Poderia invocar inúmeros e mui literários bigodes, mas a memória transporta-me, e não por acaso, para Luanda. Era Agosto de 2007 e cacimbava. O trânsito progredia com proverbial dificuldade e, numa dessas viagens, o Ondjaki há-de ter-me posto a par de um dos projectos literários em que andava a cogitar: escrever uma história que tivesse como protagonista o bigode do Manuel Rui Monteiro, longo e um pouco desgrenhado, ao qual ficariam agarradas migalhas de ficções, como as massinhas da sopa de letras, a partir das quais ele faria a sua literatura.
O livro, porém, só veio a ser publicado no final do ano passado e, por isso, já quase me tinha esquecido dele e da visão onírica que o Ondjaki tinha do bigode do Manuel Rui. O título da história, “A bicicleta que tinha bigodes”, também não foi suficiente para que imediatamente associasse uma coisa à outra. Só quando iniciei a leitura das primeiras linhas percebi que a bicicleta colorida dos sonhos do personagem do livro tem, à frente, “uns bigodes iguais aos do tio Rui”, “que é escritor e inventa estórias e poemas que até chegam a outros países muito internacionais”.

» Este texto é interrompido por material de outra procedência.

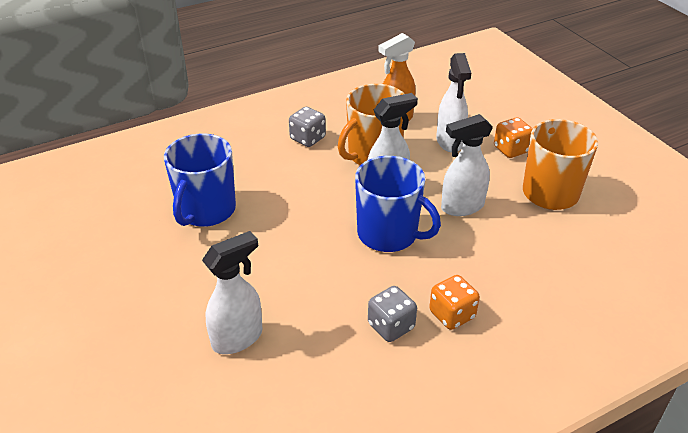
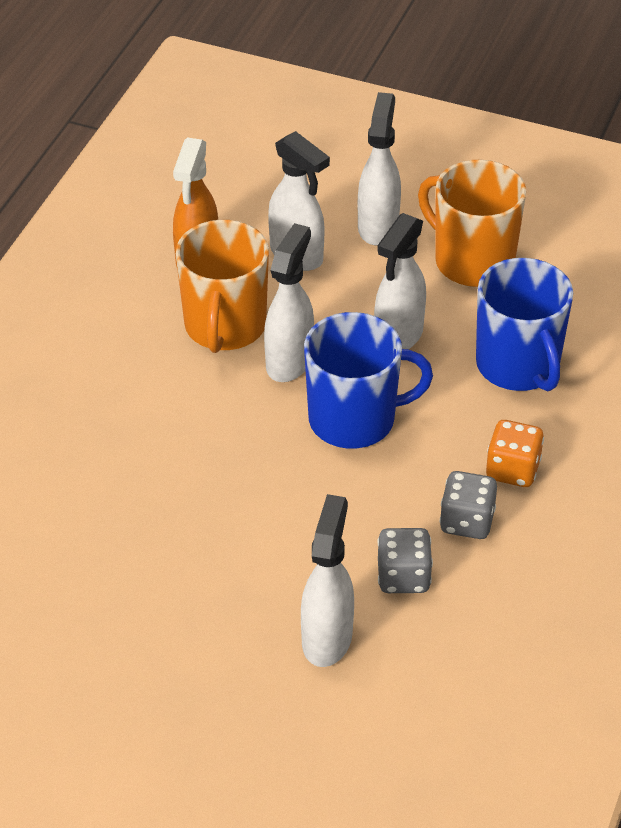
camera: 40 degrees left, 5 degrees up
(206, 210) = (105, 523): blue mug -> blue mug (518, 366)
(307, 138) = (115, 350): grey dice -> grey dice (403, 577)
(511, 149) = (378, 226): orange dice -> white spray bottle

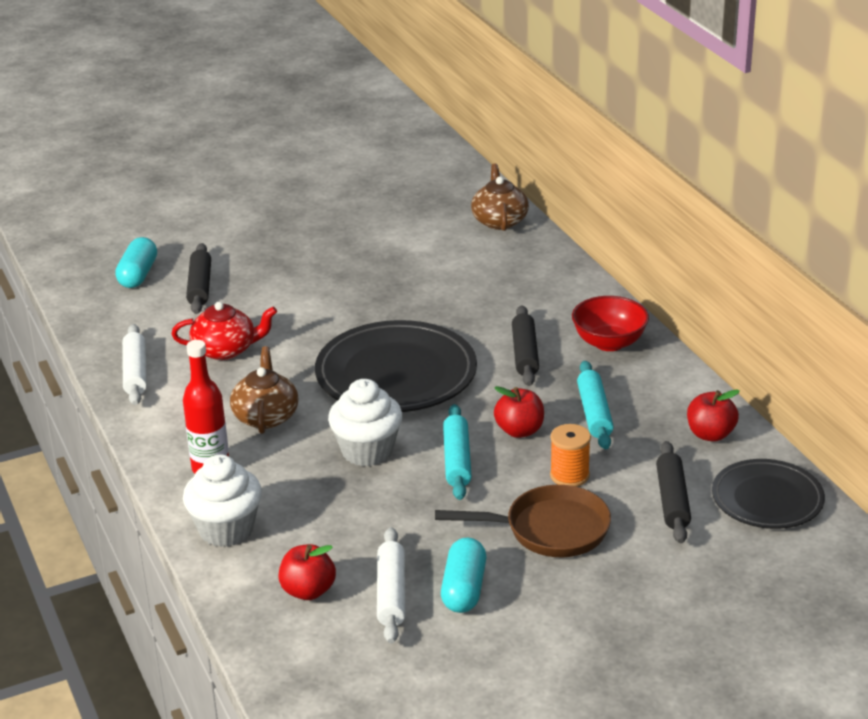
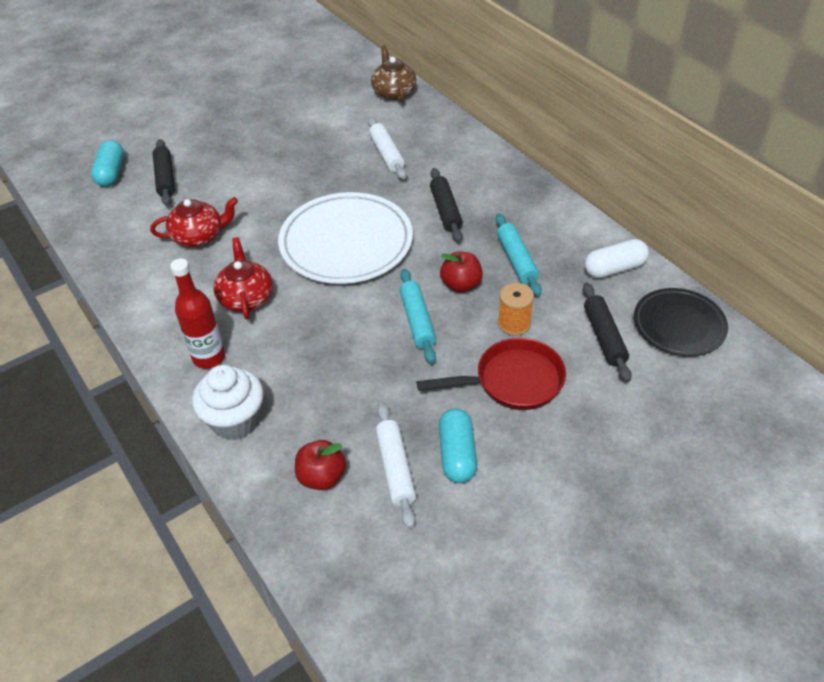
camera: 10 degrees left, 15 degrees up
(135, 372) = (125, 268): white rolling pin -> white rolling pin (386, 154)
(266, 416) = (246, 298): brown teapot -> red teapot
(367, 451) = (340, 322): white cupcake -> none
(396, 374) = (346, 243): black plate -> white plate
(550, 530) = (513, 381): brown pan -> red pan
(609, 343) = (509, 192): red bowl -> none
(710, 434) = (614, 268): red apple -> white capsule

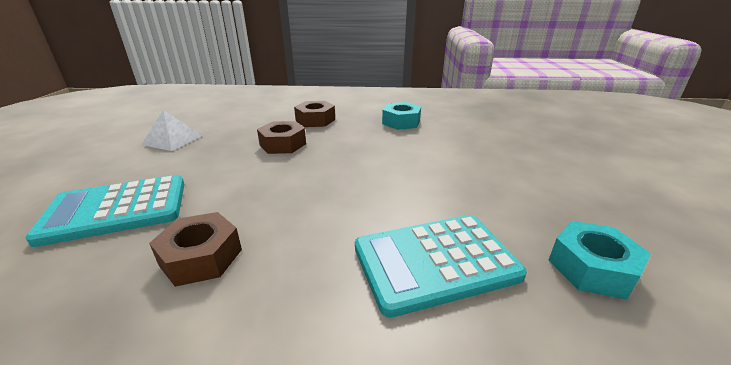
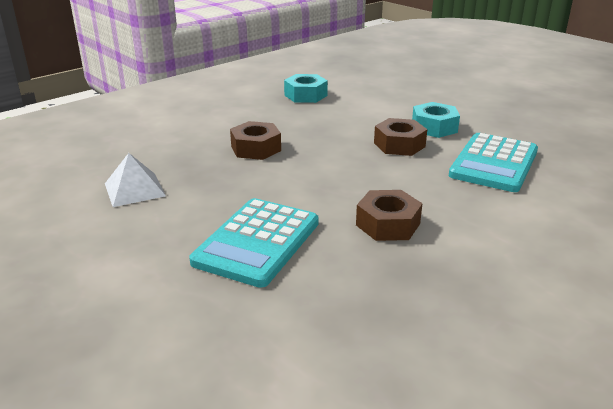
camera: 45 degrees left, 0 degrees up
(315, 120) = (229, 119): brown nut -> brown nut (399, 145)
(592, 268) = (548, 134): turquoise nut -> turquoise nut (434, 127)

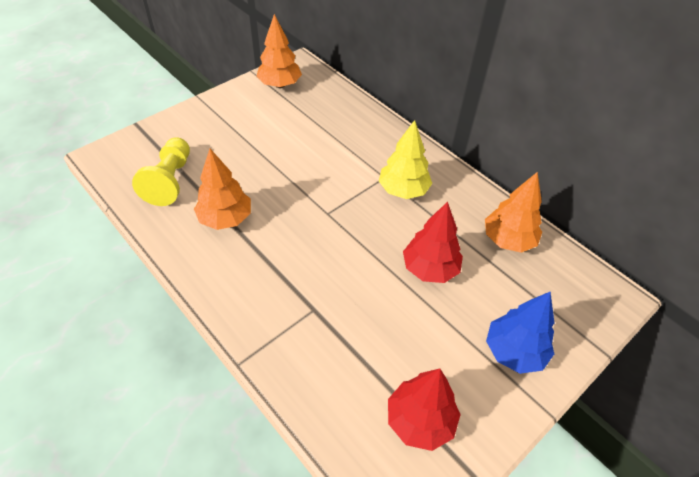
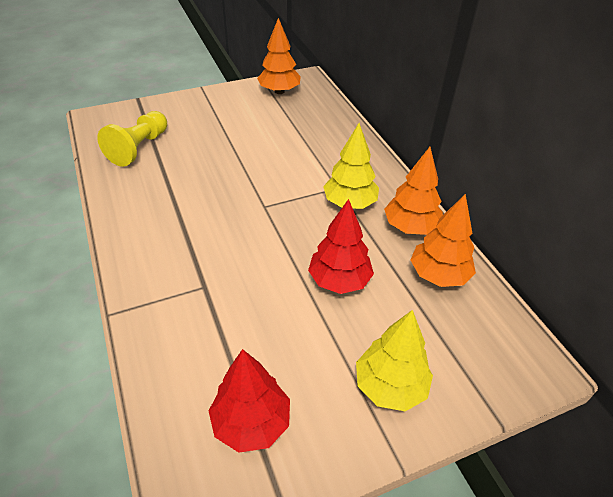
camera: 20 degrees right, 5 degrees down
(225, 219) = (168, 189): orange tree -> orange tree (410, 227)
(514, 351) = (390, 386): blue tree -> yellow tree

Na pressa dessa primeira leitura oblíqua, diante do expositor de uma livraria do Porto, pareceu-me inclusivamente que era o guiador da tal bicicleta que se assemelhava ao bigode (“assim tipo capim que já não se corta desde o último cacimbo”) do tio Manuel Rui. Sorri meio enternecido, pois também já fui um menino sonhador capaz de ver elefantes nas nuvens e bigodes onde apenas existem guiadores de bicicletas. E fiquei até um pouco contrariado quando constatei que não era disso que se tratava. A bicicleta, afinal, tinha os tais bigodes “um pouco abaixo da zona do volante”.
Decepcionado no mais fundo dos meus devaneios infantis, não perdi, ainda assim, pela demora: recentemente, terminando de ler “Os sete loucos”, romance celerado do argentino Roberto Arlt, entrei com Erdosain, o mais louco dos loucos, num café tresnoitado da zona lumpen de Buenos Aires de 1920, e aí encontrei, enfim, um taberneiro dotado de bigodes “tão grandes como guiadores de bicicleta”. Fiquei como que a vê-lo, imaginando-o com um vente largo e uma rodilha suja atirada por cima do ombro, mais ao seu grande bigode, o qual não me parecia já um volante velocipédico, mas uma ave negra de largas asas preparando-se para alçar voo.